‘Dinner for Schmucks’ will leave you hungry for more Galifianakis and Clement
If a film stars Jemaine Clement and Zach Galifianakis, I will see it. It doesn’t matter if it’s funny, if it’s got special effects, if it’s Oscar-quality, or even if it’s feature length, I’ll be there because I love those two comedic actors. Galifianakis and Clement pepper in unique humor in an otherwise broad comedy in Dinner for Schmucks.
Based on the French black comedy The Dinner Game, the film tells the story of Tim (Paul Rudd), an ambitious executive who isn’t actually a stock broker, though he gets labeled as one. Tim is trying desperately to impress his boss, and a mean-spirited company tradition seems like the perfect way to score points. Before he can join the ranks of the office elite, Tim must participate in a “dinner for idiots” in which guests bring the most bizarre people they can find and make fun of them for entertainment.
While driving home from work, the best idiot of them all falls into Tim’s lap in the form of Barry (Steve Carell), a broken-hearted IRS employee who spends his spare time creating a miniature world starring dead mice. Thinking he has a sure winner for the biggest idiot, Tim invites Barry to the dinner.
At the same time, Tim’s girlfriend Robin (Andrea Savage) is vehemently against the dinner and the elitist premise behind it. This is just one area where Tim and Robin find themselves growing apart. She is headed down a promising career path working with hot new artist Kieran Vollard (Clement) and spends much of her time in the orbit of Kieran’s over-the-top “animal magnetism”.

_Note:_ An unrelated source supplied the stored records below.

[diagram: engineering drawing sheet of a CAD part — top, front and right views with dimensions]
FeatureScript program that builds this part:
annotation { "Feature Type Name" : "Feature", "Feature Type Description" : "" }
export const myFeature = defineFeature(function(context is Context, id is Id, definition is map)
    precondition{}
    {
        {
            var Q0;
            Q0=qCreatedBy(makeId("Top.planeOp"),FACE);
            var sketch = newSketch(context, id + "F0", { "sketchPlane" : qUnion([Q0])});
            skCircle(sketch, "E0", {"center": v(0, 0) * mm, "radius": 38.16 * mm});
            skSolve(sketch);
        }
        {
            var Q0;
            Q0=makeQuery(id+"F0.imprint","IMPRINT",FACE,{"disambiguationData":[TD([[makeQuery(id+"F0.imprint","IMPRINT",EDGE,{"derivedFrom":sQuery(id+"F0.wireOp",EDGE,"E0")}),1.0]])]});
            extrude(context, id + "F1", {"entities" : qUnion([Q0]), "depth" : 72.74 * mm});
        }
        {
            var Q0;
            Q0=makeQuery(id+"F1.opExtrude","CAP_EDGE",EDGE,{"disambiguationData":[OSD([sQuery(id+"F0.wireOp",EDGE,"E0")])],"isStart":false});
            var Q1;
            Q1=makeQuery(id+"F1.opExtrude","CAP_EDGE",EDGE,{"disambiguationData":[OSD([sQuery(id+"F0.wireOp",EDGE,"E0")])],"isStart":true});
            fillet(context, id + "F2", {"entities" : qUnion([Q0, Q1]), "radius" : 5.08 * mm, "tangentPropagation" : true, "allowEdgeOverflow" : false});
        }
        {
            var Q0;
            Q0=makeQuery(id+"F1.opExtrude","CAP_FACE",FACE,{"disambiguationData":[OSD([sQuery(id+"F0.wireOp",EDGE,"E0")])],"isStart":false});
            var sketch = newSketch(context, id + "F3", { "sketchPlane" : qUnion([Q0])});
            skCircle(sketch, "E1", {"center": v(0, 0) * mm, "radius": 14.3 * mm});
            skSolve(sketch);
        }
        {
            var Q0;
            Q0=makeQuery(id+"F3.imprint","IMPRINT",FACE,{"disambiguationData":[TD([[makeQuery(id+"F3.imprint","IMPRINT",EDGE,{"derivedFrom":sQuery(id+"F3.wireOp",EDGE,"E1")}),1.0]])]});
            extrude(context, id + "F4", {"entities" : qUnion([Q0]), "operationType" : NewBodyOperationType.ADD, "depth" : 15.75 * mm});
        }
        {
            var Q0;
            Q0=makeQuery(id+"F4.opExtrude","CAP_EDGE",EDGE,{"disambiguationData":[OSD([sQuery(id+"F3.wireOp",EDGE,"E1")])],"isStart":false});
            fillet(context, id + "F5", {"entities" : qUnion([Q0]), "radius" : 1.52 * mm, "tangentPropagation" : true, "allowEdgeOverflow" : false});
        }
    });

While Tim and Robin fight over the dinner, Tim and Barry grow closer and soon form a genuine friendship. The turning point comes when Barry takes Tim to see his self-professed mind controlling boss, Therman (Galifianakis), who preys on Barry’s insecurities. Tim is able to help Barry turn the tables and grows a conscience, realizing there’s no sport in kicking a guy when he’s down.
Carell has already proven that he can play lovable oddballs in films like Anchorman and The 40-year-old Virgin, but it’s much harder to laugh at Barry because he seems like a slow, borderline-Aspberger’s eccentric who doesn’t mean any harm. No matter how much he screws up Tim’s life, he always has the best intentions and it makes you feel guilty for laughing at him before he even hits the dinner. We’re rooting for Barry more than Tim because he’s more entertaining and, strangely enough, more relatable.
On that same note, Clement’s exotic, erotic creative art process and Galifianakis’ turtleneck dickie are comedy gold nuggets that leave you wishing both got more screen time. That’s the real problem with the film: they’re sitting on a comedy gold mine, but they never actually start digging. Tim’s ups and downs with his girlfriend are nowhere near as enjoyable as Kieran delivering a baby zebra or Therman’s deep concentration when performing mind control.
This Dinner will make you wish that Galifianakis and Clement were the main course instead of just appetizers.
So yeah, who wrote this? A respectable film critic? If so, put a byline on it.
DD -Maybe you could look a few inches above what you wrote and see the byline…”This entry was posted by Alexis Gentry on July 30, 2010 at 6:14 pm “.
Guess you skimmed it.
Trashwire – good review, I thought the same and like you if Zach Galifianakis is in something, I will pay to see it. Love him!